The Cunctator's point about Wikidata's copyright-free CC0 licence is actually one issue that I had meant to include in the list of WMF ethical lapses in my other post .
Wikidata has imported very large amounts of content from Wikipedia, which, as The Cunctator points out, has a Creative Commons Attribution-ShareAlike License. This was not the original plan, as it was thought doing so would infringe the licence under which Wikipedia contributors had released their contributions.
In 2012, for example, while he was still a Wikimedia Deutschland employee, Denny wrote on Meta,[1]
Alexrk2, it is absolutely true that Wikidata under CC0 would not be allowed to import content from a Share-Alike data source. Wikidata does not plan to extract content out of Wikipedia at all. Wikidata will ''provide'' data that can be reused in the Wikipedias. And a CC0 source can be used by a Share-Alike project, be it either Wikipedia or OSM. But not the other way around. Do we agree on this understanding? --[[User:Denny Vrandečić (WMDE)|Denny Vrandečić (WMDE)]] ([[User talk:Denny Vrandečić (WMDE)|talk]]) 12:39, 4 July 2012 (UTC)

Task item: List every person or user name that appears in the passage on Wikidata's CC0 licence above.

Dataset excerpts:

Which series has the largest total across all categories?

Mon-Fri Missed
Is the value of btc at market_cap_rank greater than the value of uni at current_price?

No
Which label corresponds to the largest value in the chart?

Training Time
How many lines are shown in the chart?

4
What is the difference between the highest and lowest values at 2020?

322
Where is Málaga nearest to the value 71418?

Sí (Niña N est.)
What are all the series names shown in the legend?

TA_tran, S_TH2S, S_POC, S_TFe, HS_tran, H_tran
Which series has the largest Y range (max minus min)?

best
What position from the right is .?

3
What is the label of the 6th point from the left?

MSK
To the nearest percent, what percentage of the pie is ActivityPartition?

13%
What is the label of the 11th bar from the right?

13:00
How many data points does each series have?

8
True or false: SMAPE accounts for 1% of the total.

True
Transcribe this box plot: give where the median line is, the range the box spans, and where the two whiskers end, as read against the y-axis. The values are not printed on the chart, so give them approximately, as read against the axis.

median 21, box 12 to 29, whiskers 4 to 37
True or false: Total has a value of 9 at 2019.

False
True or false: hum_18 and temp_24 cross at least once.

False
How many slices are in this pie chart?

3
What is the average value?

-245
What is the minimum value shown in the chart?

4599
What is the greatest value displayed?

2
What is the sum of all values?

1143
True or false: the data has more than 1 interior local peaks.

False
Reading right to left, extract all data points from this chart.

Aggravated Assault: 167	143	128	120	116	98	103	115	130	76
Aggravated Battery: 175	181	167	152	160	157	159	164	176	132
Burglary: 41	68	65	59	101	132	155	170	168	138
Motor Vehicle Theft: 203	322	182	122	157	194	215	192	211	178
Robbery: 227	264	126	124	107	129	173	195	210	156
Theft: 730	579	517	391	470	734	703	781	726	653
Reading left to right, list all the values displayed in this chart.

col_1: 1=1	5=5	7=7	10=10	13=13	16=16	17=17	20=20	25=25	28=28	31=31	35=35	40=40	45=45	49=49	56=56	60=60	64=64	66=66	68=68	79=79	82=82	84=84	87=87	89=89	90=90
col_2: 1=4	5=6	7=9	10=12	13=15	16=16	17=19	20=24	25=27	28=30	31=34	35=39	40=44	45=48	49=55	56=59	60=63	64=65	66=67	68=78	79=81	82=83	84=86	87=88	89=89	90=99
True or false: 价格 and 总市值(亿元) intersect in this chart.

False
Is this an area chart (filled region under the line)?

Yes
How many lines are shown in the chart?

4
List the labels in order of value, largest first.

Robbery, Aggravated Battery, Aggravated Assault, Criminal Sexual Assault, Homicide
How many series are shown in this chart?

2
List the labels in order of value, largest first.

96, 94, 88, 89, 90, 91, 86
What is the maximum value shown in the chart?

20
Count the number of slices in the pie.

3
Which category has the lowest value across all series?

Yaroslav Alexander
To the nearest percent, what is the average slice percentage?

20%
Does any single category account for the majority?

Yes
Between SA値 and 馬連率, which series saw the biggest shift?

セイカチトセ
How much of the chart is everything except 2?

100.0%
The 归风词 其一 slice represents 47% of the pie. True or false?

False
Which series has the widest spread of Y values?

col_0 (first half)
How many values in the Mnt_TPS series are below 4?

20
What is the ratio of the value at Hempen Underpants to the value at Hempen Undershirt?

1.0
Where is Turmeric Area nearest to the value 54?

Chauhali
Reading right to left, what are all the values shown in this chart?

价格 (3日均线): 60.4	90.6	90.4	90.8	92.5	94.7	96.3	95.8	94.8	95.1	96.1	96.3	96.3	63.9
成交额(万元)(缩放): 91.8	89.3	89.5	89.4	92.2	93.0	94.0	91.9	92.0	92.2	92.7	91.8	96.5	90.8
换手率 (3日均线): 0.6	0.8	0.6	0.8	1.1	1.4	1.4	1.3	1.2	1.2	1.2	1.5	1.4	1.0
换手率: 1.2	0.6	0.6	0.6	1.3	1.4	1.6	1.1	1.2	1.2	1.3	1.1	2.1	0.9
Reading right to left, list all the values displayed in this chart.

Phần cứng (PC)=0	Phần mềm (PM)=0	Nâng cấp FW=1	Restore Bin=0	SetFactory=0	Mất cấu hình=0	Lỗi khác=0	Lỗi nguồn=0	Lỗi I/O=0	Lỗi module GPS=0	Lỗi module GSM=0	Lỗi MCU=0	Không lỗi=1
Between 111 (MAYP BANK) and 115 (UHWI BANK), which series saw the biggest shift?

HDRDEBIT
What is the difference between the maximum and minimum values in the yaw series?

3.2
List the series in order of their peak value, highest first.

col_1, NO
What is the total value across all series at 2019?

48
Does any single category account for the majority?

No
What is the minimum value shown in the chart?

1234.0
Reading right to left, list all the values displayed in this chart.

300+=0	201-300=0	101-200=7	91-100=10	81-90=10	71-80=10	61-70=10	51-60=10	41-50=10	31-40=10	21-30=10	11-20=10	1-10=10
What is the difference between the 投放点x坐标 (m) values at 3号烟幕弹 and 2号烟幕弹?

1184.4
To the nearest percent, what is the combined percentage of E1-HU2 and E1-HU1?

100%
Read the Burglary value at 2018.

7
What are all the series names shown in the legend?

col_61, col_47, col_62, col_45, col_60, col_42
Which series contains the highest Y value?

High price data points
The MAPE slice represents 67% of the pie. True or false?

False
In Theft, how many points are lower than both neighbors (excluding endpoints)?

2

Completed task: The Cunctator; Denny Vrandečić (also called Denny, signing as Denny Vrandečić (WMDE)); Alexrk2